# Chateau Congo, Belgium Dec '13



## mookster (Dec 8, 2013)

If, like me, you like extremes of decay well you're in for a treat.

Chateau Congo is the name given to a huge Chateau in a tiny village in deepest darkest Belgium. I first saw it a year or so ago on a Belgian forum and instantly knew I wanted to see it, however finding it turned out to be very tricky because only a handful of people have actually posted it online - probably because it's just too far gone for most people!

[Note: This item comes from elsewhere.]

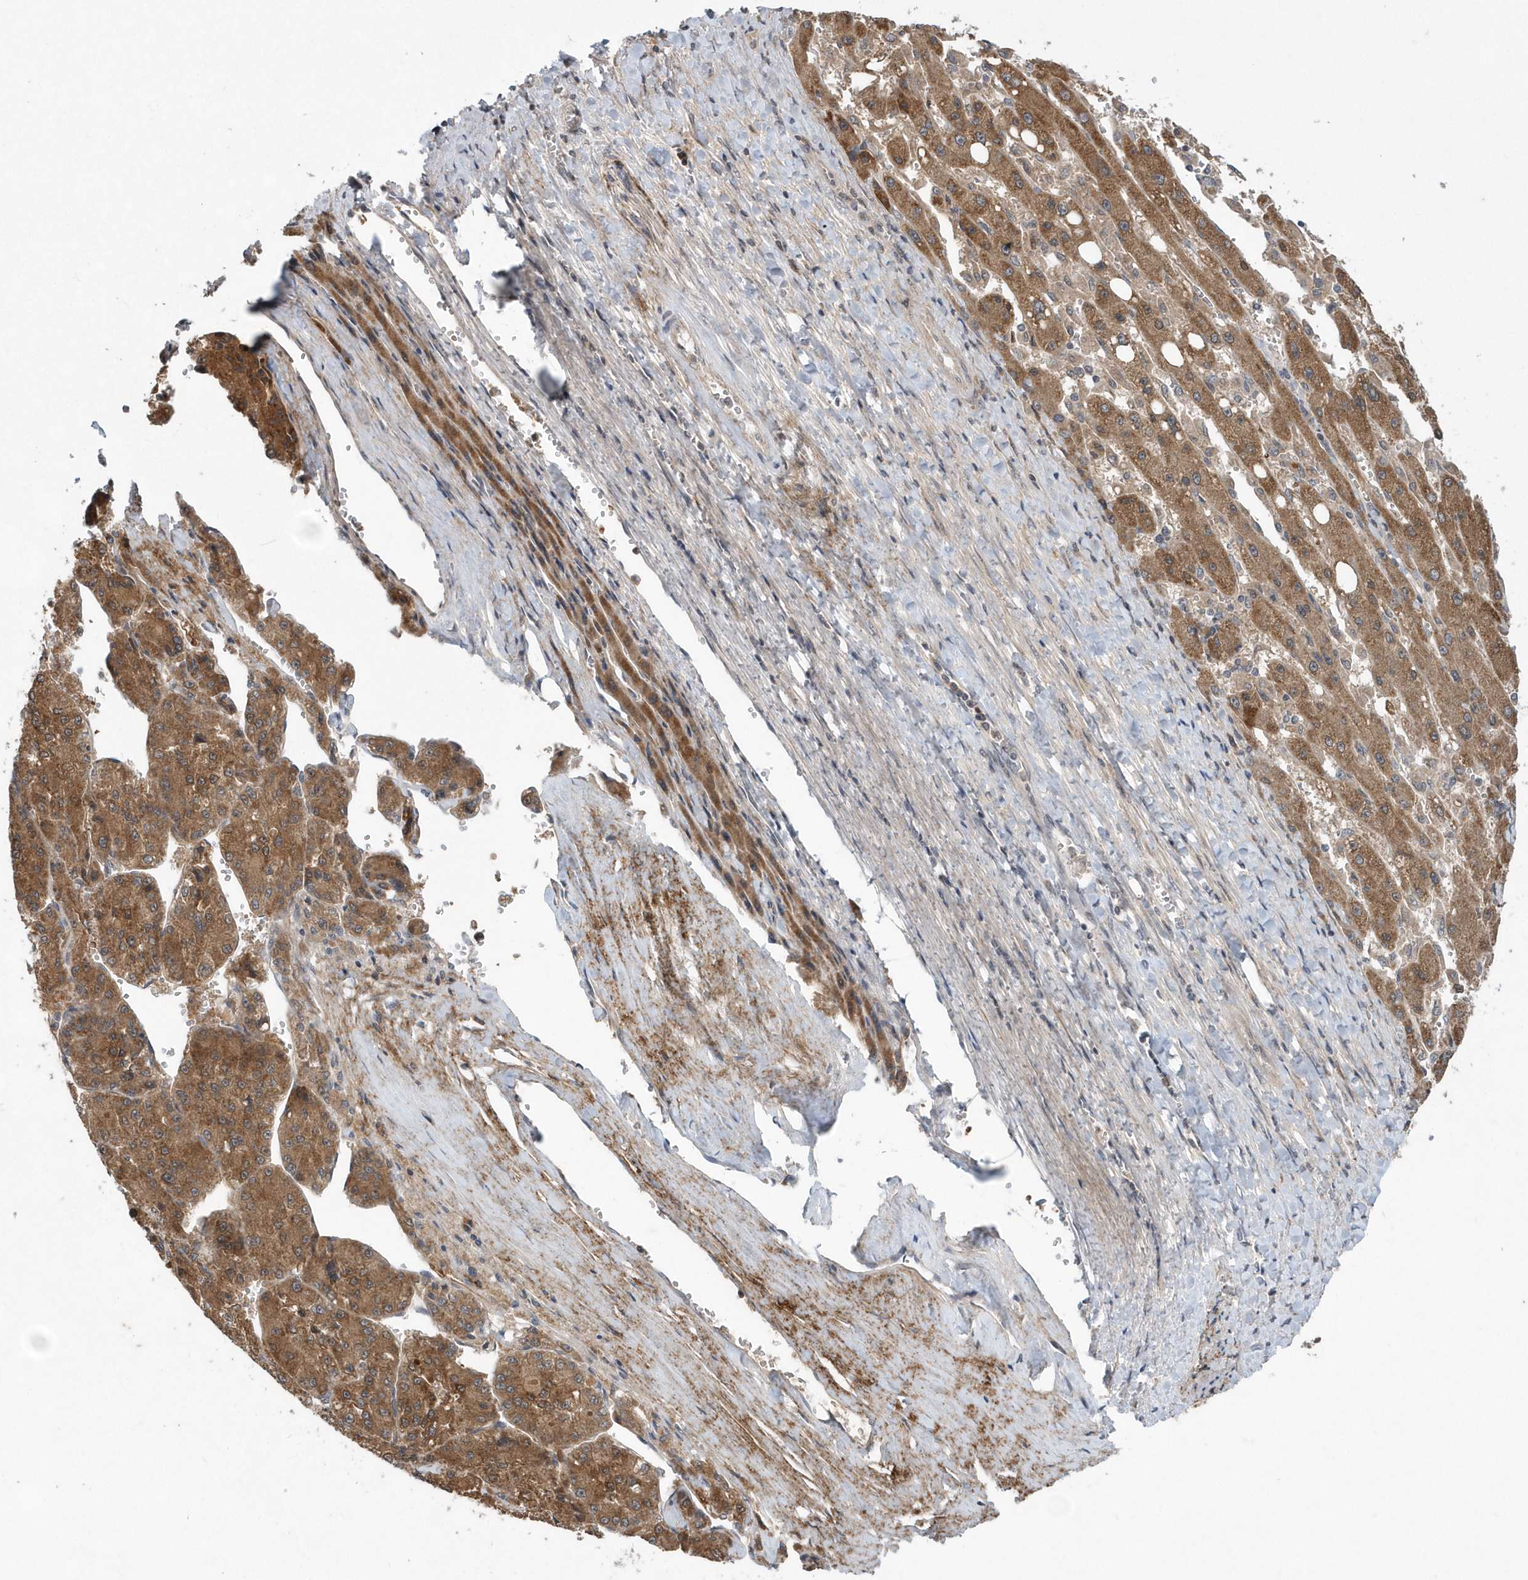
{"staining": {"intensity": "strong", "quantity": ">75%", "location": "cytoplasmic/membranous"}, "tissue": "liver cancer", "cell_type": "Tumor cells", "image_type": "cancer", "snomed": [{"axis": "morphology", "description": "Carcinoma, Hepatocellular, NOS"}, {"axis": "topography", "description": "Liver"}], "caption": "High-power microscopy captured an immunohistochemistry (IHC) micrograph of liver cancer, revealing strong cytoplasmic/membranous expression in approximately >75% of tumor cells.", "gene": "HMGCS1", "patient": {"sex": "female", "age": 73}}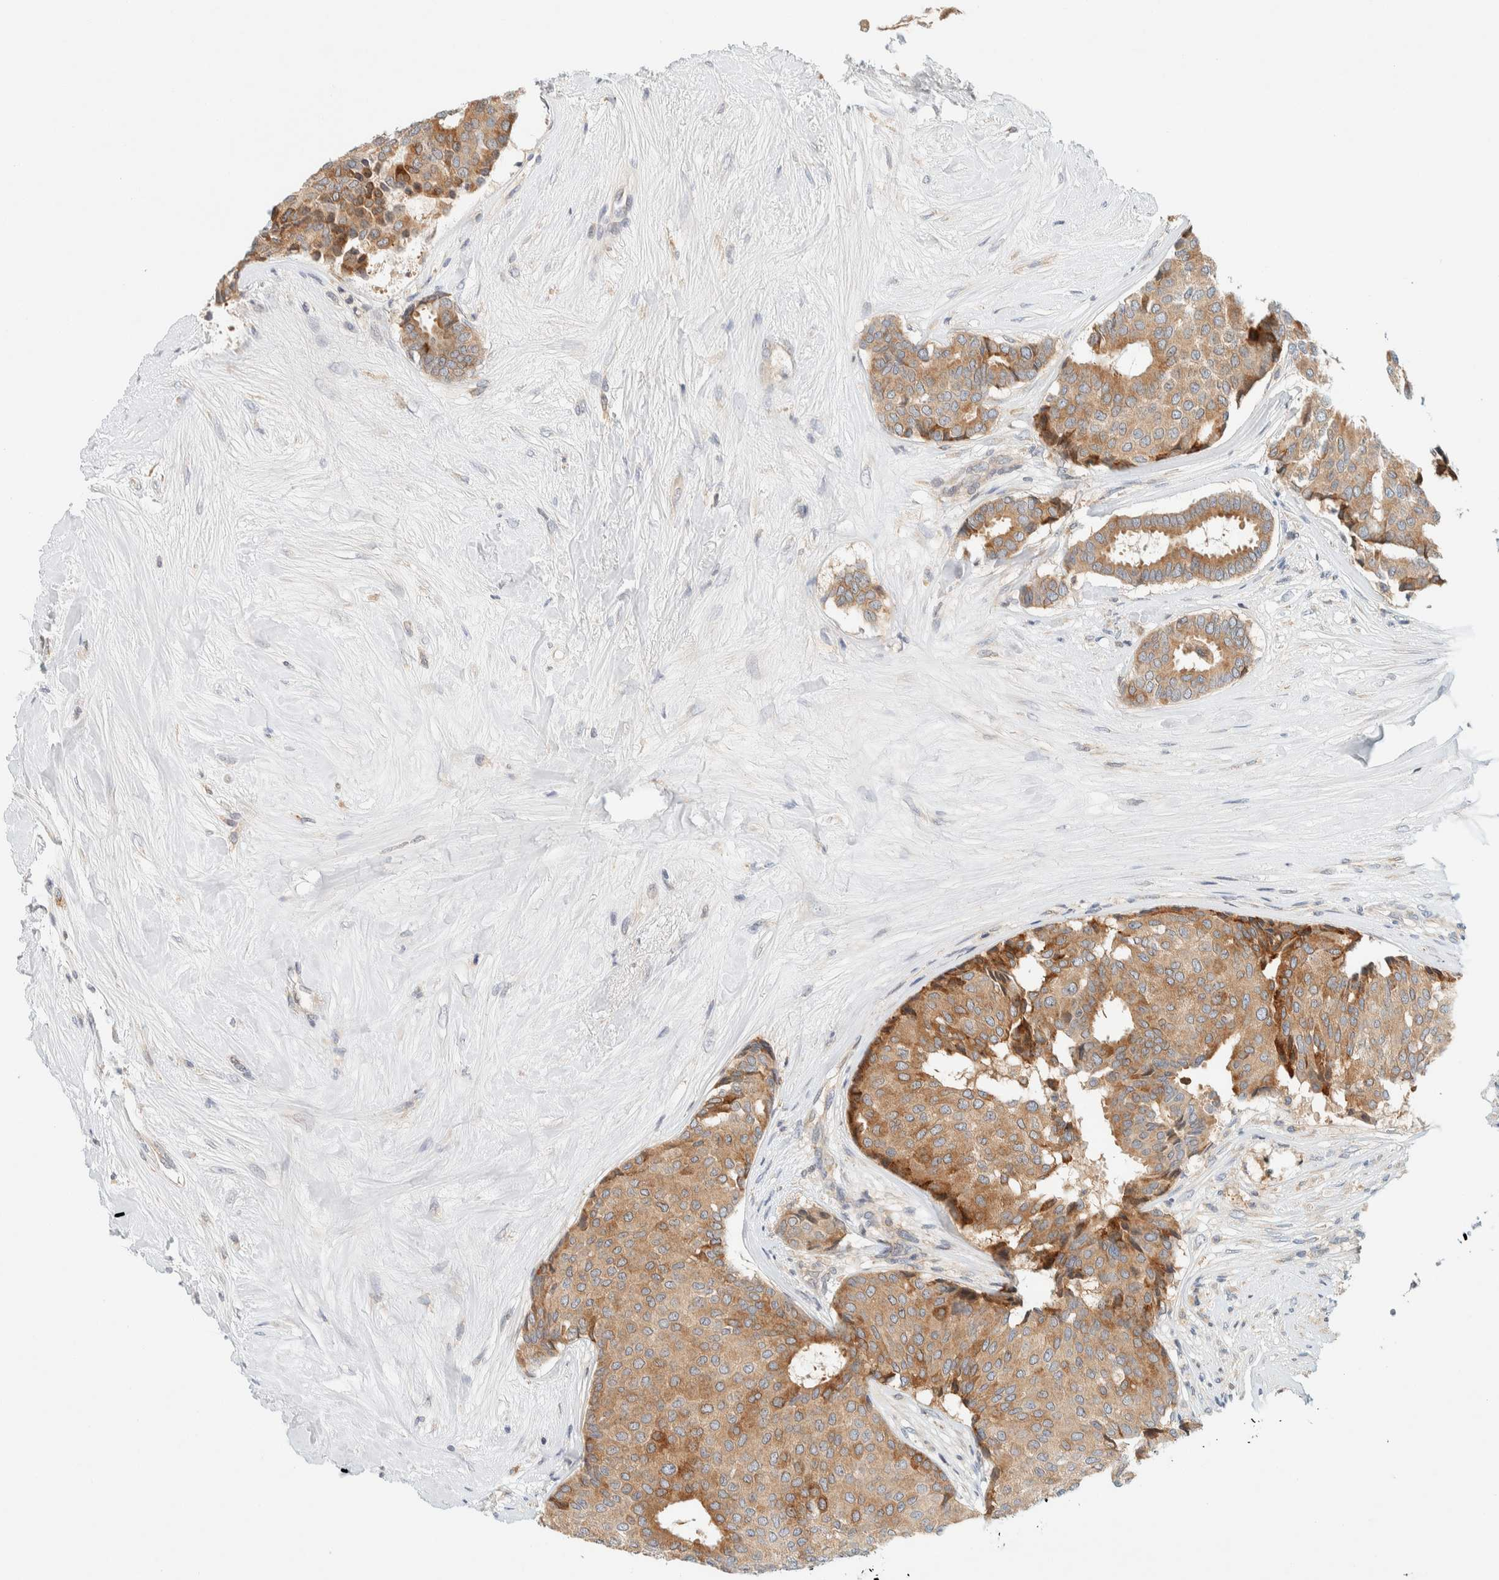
{"staining": {"intensity": "moderate", "quantity": ">75%", "location": "cytoplasmic/membranous"}, "tissue": "breast cancer", "cell_type": "Tumor cells", "image_type": "cancer", "snomed": [{"axis": "morphology", "description": "Duct carcinoma"}, {"axis": "topography", "description": "Breast"}], "caption": "Moderate cytoplasmic/membranous expression is present in approximately >75% of tumor cells in breast invasive ductal carcinoma. Nuclei are stained in blue.", "gene": "SUMF2", "patient": {"sex": "female", "age": 75}}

Anyway fastforward a year or so and I was pointed in the right direction by a Belgian contact. Me and the group roll up before dawn and park nearby, and after half an hour of waiting for enough light to be able to see sort of where we were going we found our way in. The Chateau is in a seriously bad state, the only floor that is properly accessible is the ground floor and even that has some totally impassable parts. Half of the upstairs floors of the chateau have totally collapsed inside and the other half have rotten floors which are now sadly too dodgy to even think of walking across. As such getting around on the ground floor is made even trickier having to dodge large areas of debris from collapses and drops into the basement.

It's such a shame this place is in such a bad way, you can sense how amazing the interiors must have been when it was all intact 20-something years ago when it was first abandoned.

I spent about 15 minutes sat in the first room watching the sun come up, one of the most peaceful moments of my whole urbex career. The hole in the ceiling has slowly grown from about two foot square a year ago to the monster it is now so this room doesn't have long left either.





































Despite how totally utterly ruined it is it's one of my all-time favourites.

More photos here http://www.flickr.com/photos/mookie427/sets/72157638474948614/


----------



## Deranged09 (Dec 8, 2013)

wow, love places like this, amazing pics!


----------



## flyboys90 (Dec 8, 2013)

Superb building and amazing decay,thanks for sharing.


----------



## Stealthstar79 (Dec 9, 2013)

What a beautiful building!
Great pics too!
Thanks..


----------



## UrbanX (Dec 9, 2013)

Wow superb! Love the natural decay, must have been really impressive in it's heyday. Lovely shots as usual mate


----------



## night crawler (Dec 9, 2013)

Oh dear that is slowly rotting away


----------



## tank2020 (Dec 9, 2013)

Wow, the the more rotten the better!


----------



## TeeJF (Dec 9, 2013)

What a bl**dy shame... gorgeous building though.


----------



## ZerO81 (Dec 10, 2013)

Just about the right level of Derp for me!


----------



## gigi (Dec 11, 2013)

very nice buddy! x


----------